MATTHAEUS AÇIKLAMA YAPMADI’
“Beni hayali sükuta uğratan medyanın çifte standardı. Lothar Matthaeus birkaç gün önce bir başka ülkenin lideriyle buluştu. Ama bunun için hiçbir yerden eleştiri almadı. Alman Futbol Federasyonu’nda yetkili olan Lothar Matthaeus’tan bu konuda kamuoyuna açıklama yapmasını kimse talep etmedi ve o halen Alman futbolunu temsil ediyor. Eğer Alman medyası benim milli takımı Dünya Şampiyonasında terk etmem gerektiği görüşündeyse, o zaman onun da onursal kaptanlık statüsünü iptal etmeli. Benim Türk kökenli olmam hedef tahtası yapılmam için haklı bir gerekçe mi?”
‘OKULUM BİLE BENİ DIŞLADI’
“Kısa bir süre önce eski okulum Gelsenkirchen kentindeki Berger Feld okulunda finanse ettiğim bir yardım projesi için ortaklarımla buluşmayı planladım. Burada bir yıl boyunca fakir göçmen kökenli çocuklar ve öteki çocukların birlikte futbol oynadığı, birlikte yaşam kurallarını öğrendiği bir projeyi finanse ettim. Benim ziyaretimden birkaç gün önce bu sözde ‘ortaklarım’ beni ortada bıraktılar. Ortaklık iyi zamanlarda olduğu gibi kötü zamanlarda da geçerli olması gerekir. Okul, benim menejerimi arayıp, Erdoğan’la fotoğrafımdan dolayı medya korkusu ve aşırı sağ partinin Gelsenkirchen’de yükselişinden dolayı beni kabul edemeyeceklerini söylediler. Açık söyleyim, bu beni incitti. Ben bu okuldan mezunum ve beni dışladılar.”
‘RANDEVULARI İPTAL ETTİLER’
“Bir başka ortak daha beni geri çevirdi. Benden Dünya Şampiyonası için bir reklam videosunda yer almam istendi. Ama Erdoğan’la fotoğrafımdan sonra beni bu kampanyadan çıkardılar ve tüm randevuları iptal ettiler.

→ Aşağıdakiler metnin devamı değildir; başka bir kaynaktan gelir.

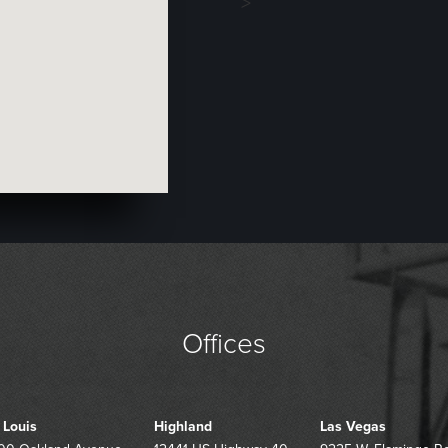
>
Offices
. Louis
Highland
Las Vegas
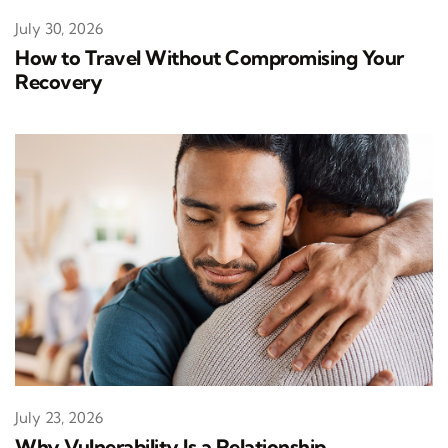
July 30, 2026
How to Travel Without Compromising Your
Recovery
July 23, 2026
Why Vulnerability Is a Relationship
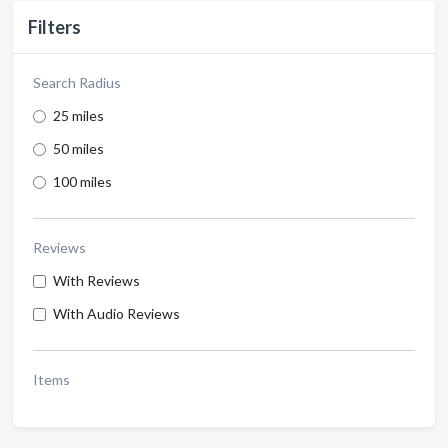
Filters
Search Radius
25 miles
50 miles
100 miles
Reviews
With Reviews
With Audio Reviews
Items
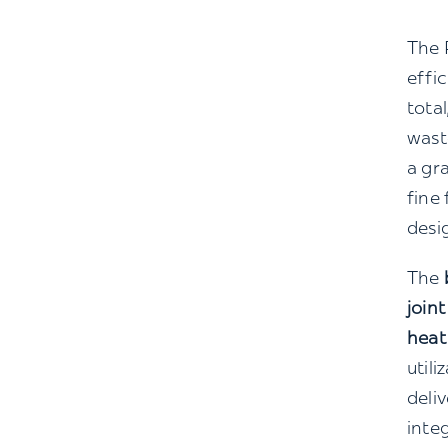
The 
effi
tota
was
a gr
fine 
desi
The
joint
heat
utili
deli
inte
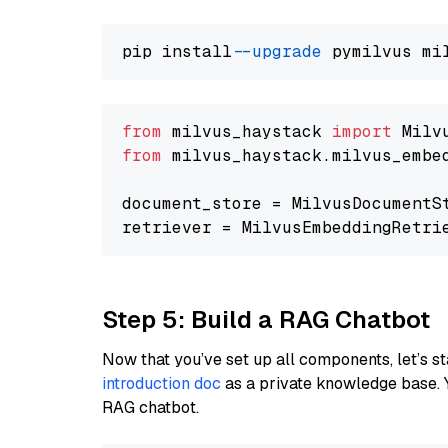
pip install 
--upgrade
from
 milvus_haystack 
import
from
 milvus_haystack.milvus_embe
document_store = MilvusDocumentS
retriever = MilvusEmbeddingRetri
Step 5: Build a RAG Chatbot
Now that you’ve set up all components, let’s st
introduction doc
as a private knowledge base. 
RAG chatbot.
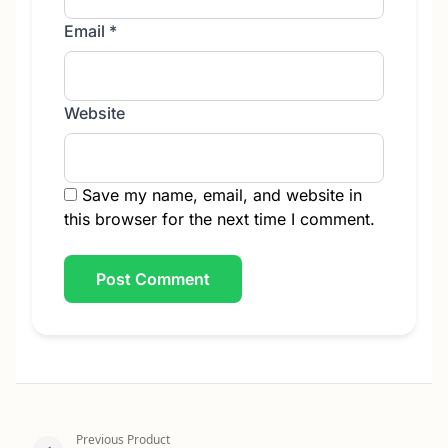
Email
*
Website
Save my name, email, and website in
this browser for the next time I comment.
Previous Product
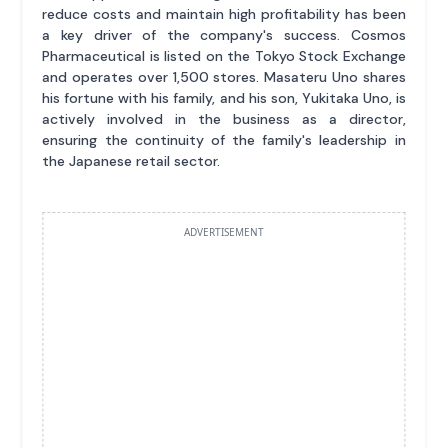
reduce costs and maintain high profitability has been
a key driver of the company's success. Cosmos
Pharmaceutical is listed on the Tokyo Stock Exchange
and operates over 1,500 stores. Masateru Uno shares
his fortune with his family, and his son, Yukitaka Uno, is
actively involved in the business as a director,
ensuring the continuity of the family's leadership in
the Japanese retail sector.
ADVERTISEMENT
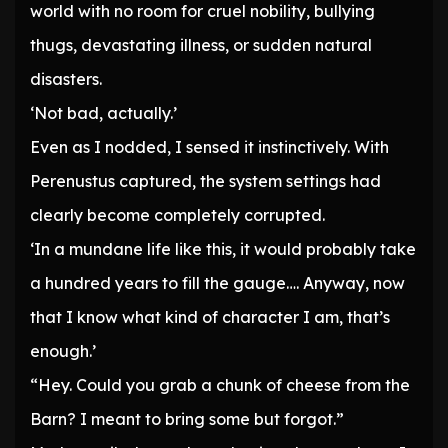
world with no room for cruel nobility, bullying
thugs, devastating illness, or sudden natural
disasters.
‘Not bad, actually.’
Even as I nodded, I sensed it instinctively. With
Perenustus captured, the system settings had
clearly become completely corrupted.
‘In a mundane life like this, it would probably take
a hundred years to fill the gauge…. Anyway, now
that I know what kind of character I am, that’s
enough.’
“Hey. Could you grab a chunk of cheese from the
Barn? I meant to bring some but forgot.”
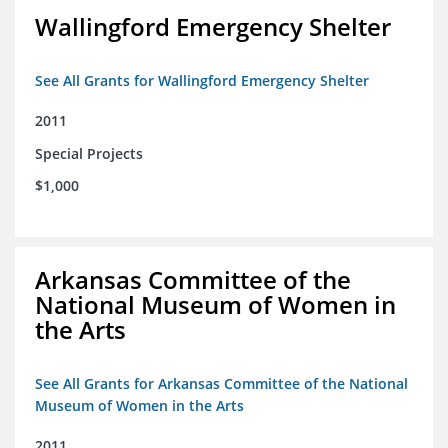
Wallingford Emergency Shelter
See All Grants for Wallingford Emergency Shelter
2011
Special Projects
$1,000
Arkansas Committee of the
National Museum of Women in
the Arts
See All Grants for Arkansas Committee of the National
Museum of Women in the Arts
2011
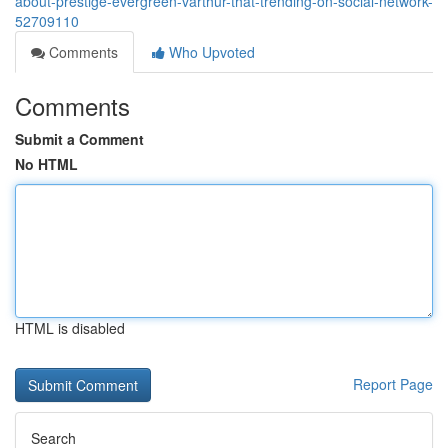
about-prestige-evergreen-varthur-that-trending-on-social-network-
52709110
Comments
Who Upvoted
Comments
Submit a Comment
No HTML
HTML is disabled
Report Page
Search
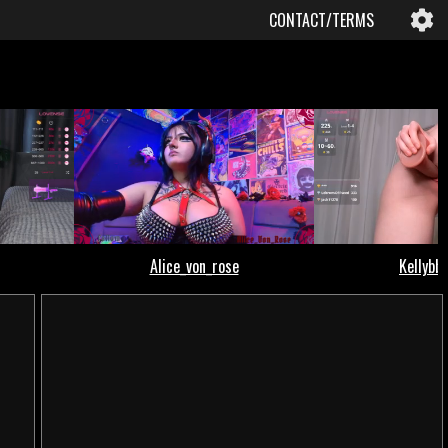
CONTACT/TERMS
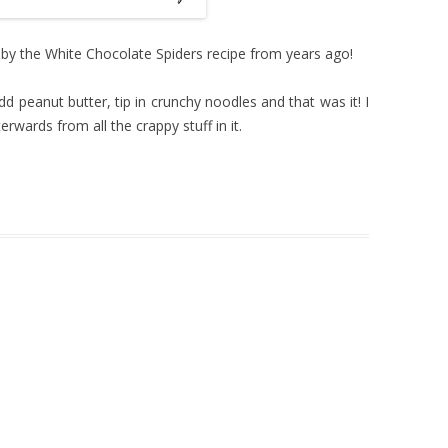
 by the White Chocolate Spiders recipe from years ago!
dd peanut butter, tip in crunchy noodles and that was it! I
rwards from all the crappy stuff in it.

Adidas, Beats ve BigShoe bana karşı hep son derece vefalı davrandı. Onlar Alman medyasının tüm saçmalıklarından bağımsız durmayı bildiler ve biz birlikte profesyonel reklam projeleri gerçekleştiriyoruz. Dünya Şampiyonası esnasında BigShoe ile birlikte çalıştım ve Rusya’da 23 çocuğun hayatını kurtaran ameliyatına yardım ettim. Bunu daha önce Brezilya ve Afrika’da da yaptım. Bu, benim için bir futbolcunun yapabileceği çok önemli bir şey. Ama basın bunlarla ilgilenmiyor. Onlar için bir kişinin bir fotoğraftan dolayı yuhalanması, dünyada çocuklara yardımdan, onların ameliyatından çok daha önemli.”